**Short exercise A:** Please rewrite the stretch of the whole-house repaint post from "# Interior repaint" through "what I mean.", changing "squished" to "cramped" throughout.
**Short exercise B:** In the whole-house repaint post, how high were the ceilings in the house the poster came from?

## start Selected passage

# Interior repaint - whole house, color ideas



## Chokingdogs (Oct 27, 2012)

Set to embark on my first whole house makeover, in terms of paint, and looking for color ideas. House is 1960 traditional 1 and 1/2 story colonial, so it's not an open floor plan by any stretch, and it has 8 foot along with 7'8" ceilings upstairs. Coming from a house with 9' ceilings, I sort of feel....squished, if you know what I mean.

Has hardwood, oak, on both levels, and it's like a typical golden/honey color, but a shade or so darker. All our furniture is again, traditional colonial style, and just about everything is a dark mahogany/cherry/walnut color. Have two large oriental rugs, 6X9 and 8X10, for the living and dining rooms, which are primarily a base of dark red with deep dark blue. I also have oil rubbed bronze accents - lights, doorknobs, wallplates, faucets, etc.

About the only colors I'm sure about are, lol, the ceiling and trim. Going for basic ceiling white, hoping that would alleviate some of the squished sensation. Ditto for the trim, a basic "white" throughout.

## end Selected passage
## start Recorded information

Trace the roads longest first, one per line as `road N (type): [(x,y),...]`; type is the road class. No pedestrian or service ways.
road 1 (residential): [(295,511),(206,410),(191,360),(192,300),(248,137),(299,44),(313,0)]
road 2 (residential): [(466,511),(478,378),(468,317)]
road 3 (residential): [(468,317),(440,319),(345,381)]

## end Recorded information

**Finished answer A:**
# Interior repaint - whole house, color ideas



## Chokingdogs (Oct 27, 2012)

Set to embark on my first whole house makeover, in terms of paint, and looking for color ideas. House is 1960 traditional 1 and 1/2 story colonial, so it's not an open floor plan by any stretch, and it has 8 foot along with 7'8" ceilings upstairs. Coming from a house with 9' ceilings, I sort of feel....cramped, if you know what I mean.

**Finished answer B:** 9 feet.